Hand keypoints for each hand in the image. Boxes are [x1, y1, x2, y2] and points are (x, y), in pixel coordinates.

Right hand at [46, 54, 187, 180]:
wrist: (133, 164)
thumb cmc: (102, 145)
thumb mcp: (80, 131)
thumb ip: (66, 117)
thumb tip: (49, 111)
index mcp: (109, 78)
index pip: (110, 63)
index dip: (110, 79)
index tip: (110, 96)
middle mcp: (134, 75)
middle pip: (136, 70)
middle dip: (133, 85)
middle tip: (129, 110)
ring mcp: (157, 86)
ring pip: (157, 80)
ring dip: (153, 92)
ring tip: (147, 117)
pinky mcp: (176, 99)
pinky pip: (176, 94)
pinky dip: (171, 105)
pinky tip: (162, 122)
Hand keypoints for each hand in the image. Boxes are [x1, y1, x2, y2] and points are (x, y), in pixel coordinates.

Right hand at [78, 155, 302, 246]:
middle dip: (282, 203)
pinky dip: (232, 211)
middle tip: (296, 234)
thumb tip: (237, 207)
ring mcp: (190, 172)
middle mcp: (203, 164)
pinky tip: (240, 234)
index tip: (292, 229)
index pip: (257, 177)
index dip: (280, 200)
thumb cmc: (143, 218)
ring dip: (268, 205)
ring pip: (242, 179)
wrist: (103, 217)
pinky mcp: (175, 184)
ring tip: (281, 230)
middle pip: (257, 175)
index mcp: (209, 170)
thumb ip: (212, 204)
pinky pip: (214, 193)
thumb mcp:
· · ·
• **What the task requires**: Keeping every line exactly as it is, copy all the records.

• **Response**:
Hand keypoints for each hand in the image. Boxes are [x1, y1, x2, y2] and points are (x, y), in pixel coordinates.

Right hand at [46, 54, 187, 180]:
wrist: (133, 164)
thumb cmc: (102, 145)
thumb mcp: (80, 131)
thumb ip: (66, 117)
thumb tip: (49, 111)
index mcp: (109, 78)
index pip: (110, 63)
index dip: (110, 79)
index tip: (110, 96)
middle mcp: (134, 75)
middle pip: (136, 70)
middle dip: (133, 85)
middle tip: (129, 110)
ring mcp: (157, 86)
ring pip: (157, 80)
ring dip: (153, 92)
ring tip: (147, 117)
pinky mcp: (176, 99)
pinky pip: (176, 94)
pinky dip: (171, 105)
pinky tip: (162, 122)
Hand keypoints for each hand in the image. Boxes are [x1, y1, x2, y2] and points are (x, y), in pixel coordinates.

Right hand at [78, 155, 302, 246]:
middle dip: (282, 203)
pinky dip: (232, 211)
middle tip: (296, 234)
thumb tip: (237, 207)
ring mcp: (190, 172)
middle mcp: (203, 164)
pinky tip: (240, 234)
index tip: (292, 229)
index pip: (257, 177)
index dip: (280, 200)
thumb cmc: (143, 218)
ring dip: (268, 205)
ring pip: (242, 179)
wrist: (103, 217)
pinky mcp: (175, 184)
ring tip: (281, 230)
middle pip: (257, 175)
index mcp: (209, 170)
thumb ip: (212, 204)
pinky pip: (214, 193)
thumb mcp:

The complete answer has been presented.